L’indomani mattina, domenica, l’appuntamento era in chiesa, alla messa delle nove. Dopo la messa la processione dedicata alla Santa Vergine.
La statua della Madonnina, portata a braccia, precedeva tutto il corteo dei fedeli e la processione si snodava in discesa, lungo la strada serpeggiante che dalla chiesa, posta nella parte alta del paese, arrivava al porticciolo..
La banda suonava brani mariani e quando terminava, il parroco, a voce altissima gridava “Viva Maria” e tutti fedeli rispondevano “Viva Maria”. Quindi si recitava: Ave Maria piena di grazia….e alla fine della preghiera ricominciava la banda.
Gli usticesi ci salutavano con lo sguardo e con l’accenno di un sorriso. Erano palesemente contenti di averci fra di loro.
La Romagna rossa e anticlericale veniva smentita dalla nostra partecipazione e loro ci erano grati per questo.
Il corteo arrivò sul piccolo molo e la statua della madonnina fu portata a bordo di uno dei tre grandi battelli, ben addobbati con fiori per l’occasione.
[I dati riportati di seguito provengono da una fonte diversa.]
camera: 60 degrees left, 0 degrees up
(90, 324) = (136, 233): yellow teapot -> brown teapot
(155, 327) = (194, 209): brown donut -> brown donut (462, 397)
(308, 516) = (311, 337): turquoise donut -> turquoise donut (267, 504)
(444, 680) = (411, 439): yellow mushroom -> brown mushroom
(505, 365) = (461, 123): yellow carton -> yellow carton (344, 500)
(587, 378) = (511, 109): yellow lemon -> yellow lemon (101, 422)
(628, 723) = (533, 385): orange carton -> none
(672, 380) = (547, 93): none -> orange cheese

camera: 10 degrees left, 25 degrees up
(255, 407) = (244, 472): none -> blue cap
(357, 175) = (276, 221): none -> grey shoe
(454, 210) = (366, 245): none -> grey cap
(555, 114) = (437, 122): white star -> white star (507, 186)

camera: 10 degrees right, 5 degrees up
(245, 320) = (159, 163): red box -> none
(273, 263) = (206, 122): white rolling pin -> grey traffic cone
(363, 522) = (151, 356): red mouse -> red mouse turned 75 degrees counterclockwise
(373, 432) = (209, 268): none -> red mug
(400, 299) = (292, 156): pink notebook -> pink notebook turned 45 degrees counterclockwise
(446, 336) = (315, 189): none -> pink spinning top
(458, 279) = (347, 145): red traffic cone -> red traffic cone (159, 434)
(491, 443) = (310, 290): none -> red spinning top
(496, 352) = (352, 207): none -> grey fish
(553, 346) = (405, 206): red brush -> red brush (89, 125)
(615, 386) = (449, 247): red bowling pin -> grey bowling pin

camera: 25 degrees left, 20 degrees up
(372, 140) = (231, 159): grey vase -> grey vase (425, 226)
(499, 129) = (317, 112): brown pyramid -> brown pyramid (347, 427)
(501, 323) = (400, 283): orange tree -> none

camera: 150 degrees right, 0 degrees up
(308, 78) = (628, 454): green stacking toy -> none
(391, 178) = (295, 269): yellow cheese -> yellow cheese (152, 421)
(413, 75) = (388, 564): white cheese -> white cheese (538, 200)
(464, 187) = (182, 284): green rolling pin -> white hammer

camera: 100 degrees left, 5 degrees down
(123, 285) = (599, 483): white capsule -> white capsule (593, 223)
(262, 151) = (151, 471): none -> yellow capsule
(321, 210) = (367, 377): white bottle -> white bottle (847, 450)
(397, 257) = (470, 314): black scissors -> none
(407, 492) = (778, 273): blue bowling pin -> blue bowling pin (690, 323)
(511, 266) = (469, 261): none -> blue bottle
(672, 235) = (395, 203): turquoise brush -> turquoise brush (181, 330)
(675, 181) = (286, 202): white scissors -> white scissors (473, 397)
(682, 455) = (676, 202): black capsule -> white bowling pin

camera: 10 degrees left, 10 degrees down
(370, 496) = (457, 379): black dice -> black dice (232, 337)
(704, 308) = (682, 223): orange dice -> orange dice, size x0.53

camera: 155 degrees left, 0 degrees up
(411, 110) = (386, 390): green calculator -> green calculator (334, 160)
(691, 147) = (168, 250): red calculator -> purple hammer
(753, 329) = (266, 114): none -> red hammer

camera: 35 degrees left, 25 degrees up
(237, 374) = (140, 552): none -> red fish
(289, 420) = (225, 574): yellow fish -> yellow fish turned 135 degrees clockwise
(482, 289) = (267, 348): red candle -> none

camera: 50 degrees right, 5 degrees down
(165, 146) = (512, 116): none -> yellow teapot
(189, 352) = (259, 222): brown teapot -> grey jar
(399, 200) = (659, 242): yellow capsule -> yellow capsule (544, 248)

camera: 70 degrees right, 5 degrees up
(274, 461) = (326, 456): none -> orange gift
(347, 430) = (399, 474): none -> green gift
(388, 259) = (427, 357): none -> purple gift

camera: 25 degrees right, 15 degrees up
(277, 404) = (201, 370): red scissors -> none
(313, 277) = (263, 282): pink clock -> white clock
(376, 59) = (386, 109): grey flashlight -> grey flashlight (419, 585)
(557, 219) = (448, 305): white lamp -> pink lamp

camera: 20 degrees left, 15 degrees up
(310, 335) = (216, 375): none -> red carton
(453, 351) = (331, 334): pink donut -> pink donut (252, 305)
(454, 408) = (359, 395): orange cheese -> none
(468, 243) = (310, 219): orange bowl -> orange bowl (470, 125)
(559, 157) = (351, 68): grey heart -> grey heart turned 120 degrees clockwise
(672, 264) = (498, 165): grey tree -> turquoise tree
La processione sarebbe continuata in mare, avrebbe fatto il giro dell’isola portando beneficio ovunque, in terra ed in mare. A noi era riservato un posto sul battello che seguiva. Saltammo a bordo e lo fece anche Alberto che, sbagliando la misura andò a sbattere violentemente con la fronte nella struttura d’acciaio che portava le reti.
Il momento fu fatale. Successe tutto in quell’attimo di silenzio assoluto fra la musica della banda ed il “Viva Maria”.
Il gong che produsse la testata di Alberto sull’acciaio fu un suono orribile, ma ancora di più fu l’imprecazione oscena che spontanea, non voluta ma violenta, usci dalla sua bocca.
Non lo avevo mai sentito imprecare ne tanto meno bestemmiare ma, sopraffatto dalla sorpresa e dal dolore lo fece, e bestemmio volgarmente e drammaticamente la Santa Vergine.
Sul molo scese un silenzio drammatico. Tutti, tutti avevano sentito, prima il gong poi la bestemmia.
Angelo cominciò a piangere, per il dolore fisico ma soprattutto per il suo comportamento, Costantino, come tutti, era a occhi sgranati e con la bocca aperta, poi finalmente un grido, liberatorio, imperioso, confortante, vero e sentito come non mai: “Viva Maria!” e tutti a gran voce “Viva Maria”.
La processione in mare sarebbe stata suggestiva, ma l’angoscia ci attanagliava il cuore e ci stordiva la mente.
Quel pomeriggio rimanemmo rintanati in casa. La cena, in casa di Roberto, ottima come al solito, non riuscì a rincuorare nessuno. Poi arrivò il prete che, con poche e sagge parole ci consigliò di lasciare l’isola quanto prima.
La mattina dopo, col primo traghetto partimmo per Palermo.
Il paese era svuotato. Nessuno da nessuna parte. Solo gli addetti al traghetto, ma a testa bassa.
Ciao Ustica, purtroppo non ci rivedremo mai più.